Classes with Getters, Setters, and Methods¶
Peel supports class definitions with encapsulated state methods, getters, and setters. Classes provide a blueprint for creating objects, making object-oriented patterns straightforward.
class Person {
fn init(name, age) {
self.name = name;
self.age = age;
}
get info() {
return self.name + " (" + self.age + ")";
}
set info(new_age) {
self.age = new_age;
}
fn greet() {
fmt.println("Hi, I am " + self.info);
}
}
Rest, Spread, and Default Parameters¶
Functions in Peel can now specify default parameter values to omit repetitive arguments.

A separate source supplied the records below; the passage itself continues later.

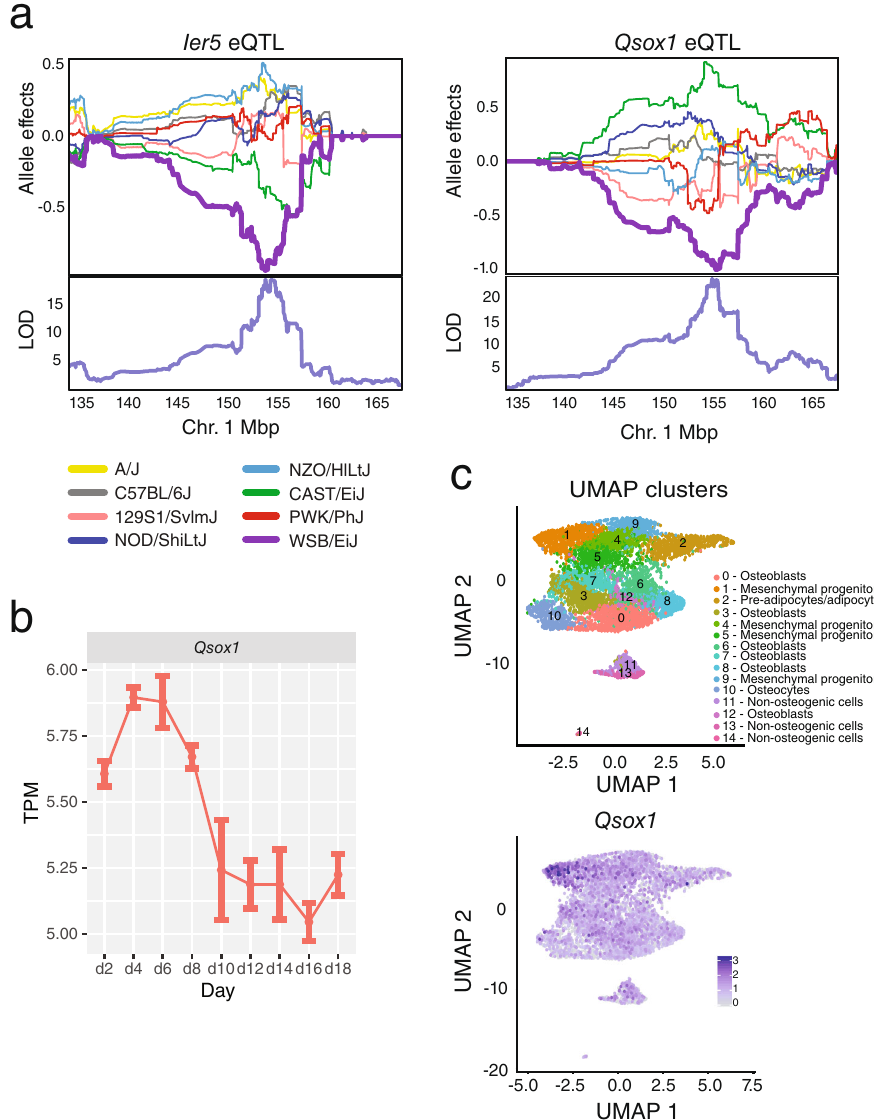
Fig. 7 Characterization of Qsox1 . a The top panel shows allele effects for the DO founders for Ier5 and Qsox1 expression an interval on chromosome 1 (Mbp, colors correspond to the founder allele in the legend). Y -axis units are best linear unbiased predictors (BLUPs). Bottom panels show each respective QTL scan. LOD (logarithm of the odds) score threshold for autosomal eQTL is 10.89 (alpha = 0.05). b Qsox1 expression in calvarial osteoblasts. For each time point, N = 3 independent biological replicates were examined. Error bars represent the standard error of the mean. TPM transcripts per million. c Single-cell RNA-seq expression data. Each point represents a cell ( N = 7092 cells). The top panel shows UMAP clusters and their corresponding cell-type. The bottom panel shows the expression of Qsox1 . The color scale indicates normalized gene expression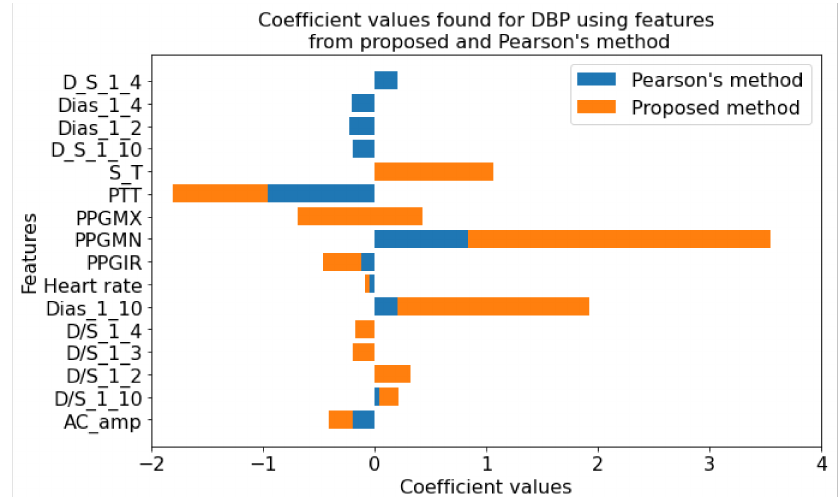
Figure 18. Coefficient values found for DBP using features from proposed method and Pearson’s method.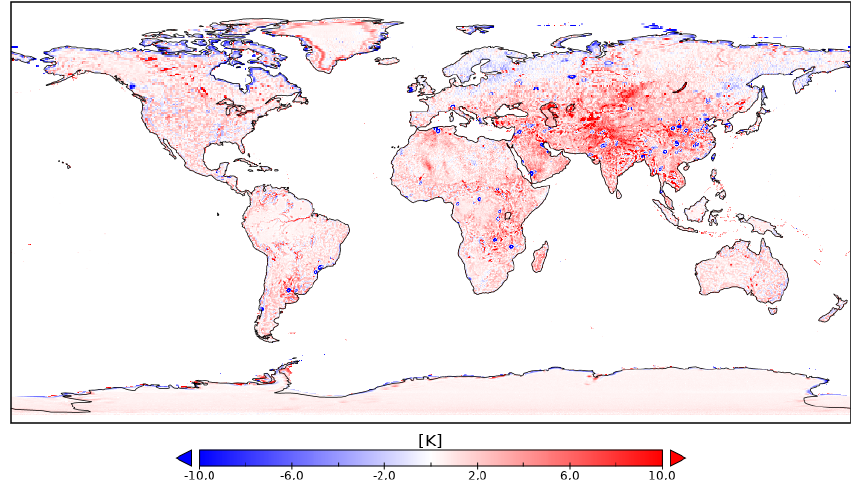
Figure 16. Map of the difference between the error standard deviation of SMOS nominal and SMOS NS TBs (mean reduction of the error standard deviation led by NS: 0.99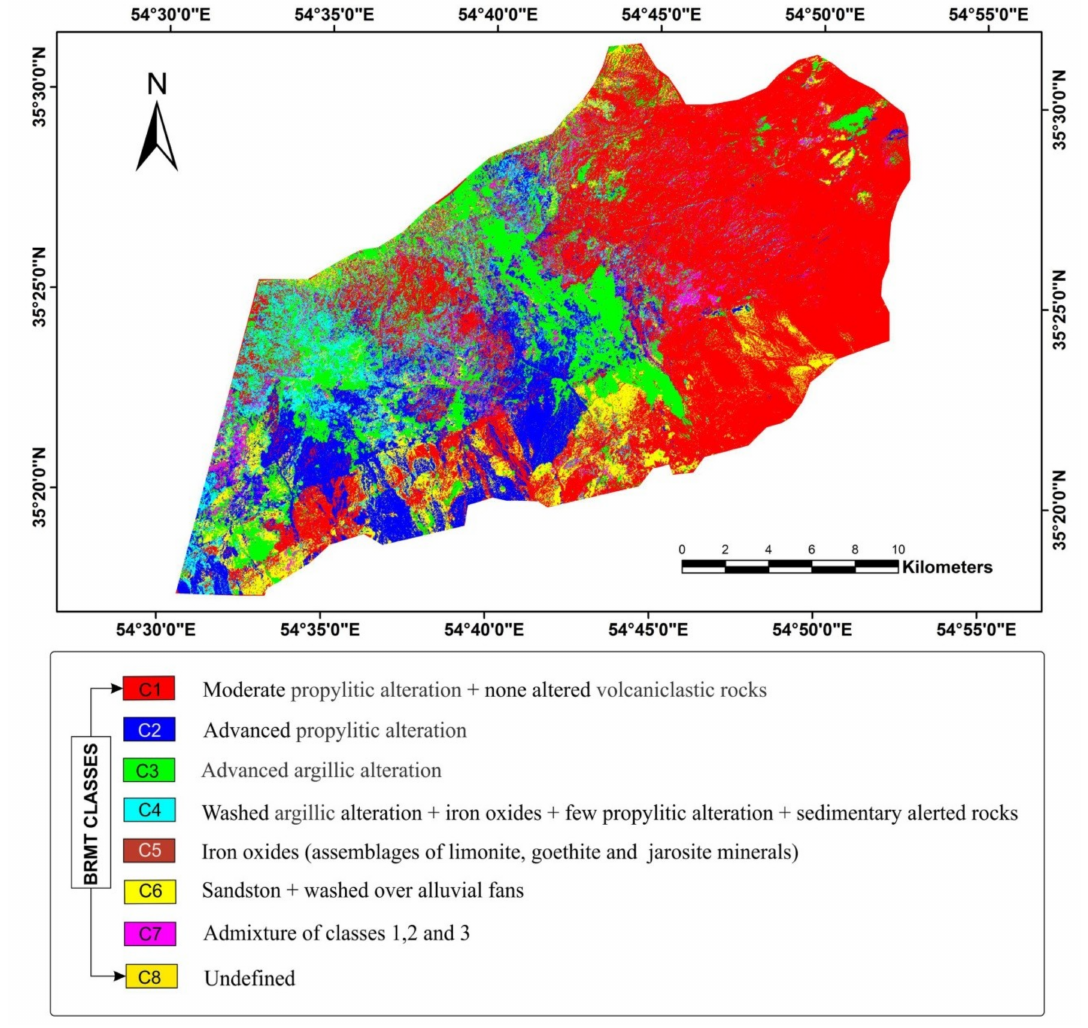
Figure 7. BRMT classification map for the study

Additionally, rest parameters (...) collect any excess arguments into a List, and the spread operator (...) can expand Lists into function arguments or other Lists.
fn make_team(leader = "Alice", ...members) {
fmt.println("Leader:", leader);
fmt.println("Members:", members);
}
let extra_members = ["Charlie", "Diana"];
make_team("Bob", "Eve", ...extra_members);
Optional Chaining (?.) and Nullish Coalescing (??)¶
Working with nested values or potentially undefined fields is safer with Optional Chaining and Nullish Coalescing.
?.allows accessing nested fields safely. If any link is missing, it evaluates to void without throwing.??returns the right-side operand when its left side is void, None, or undefined.
let config = { settings: { theme: "dark" } };
let theme = config?.settings?.theme ?? "light";
let font = config?.settings?.font ?? "Arial";
Advanced Collections¶
Peel's standard library now offers native Map, Set, WeakMap, and WeakSet.
// Map and Set
let m = Map();
m.set("key", "value");
let s = Set();
s.add("unique");
// WeakMap and WeakSet (keys must be objects/lists)
let wm = WeakMap();
let objKey = { id: 1 };
wm.set(objKey, "data");
Generators and Iterators¶
Peel will support generators to pause and resume execution using yield combined with channels or async tasks.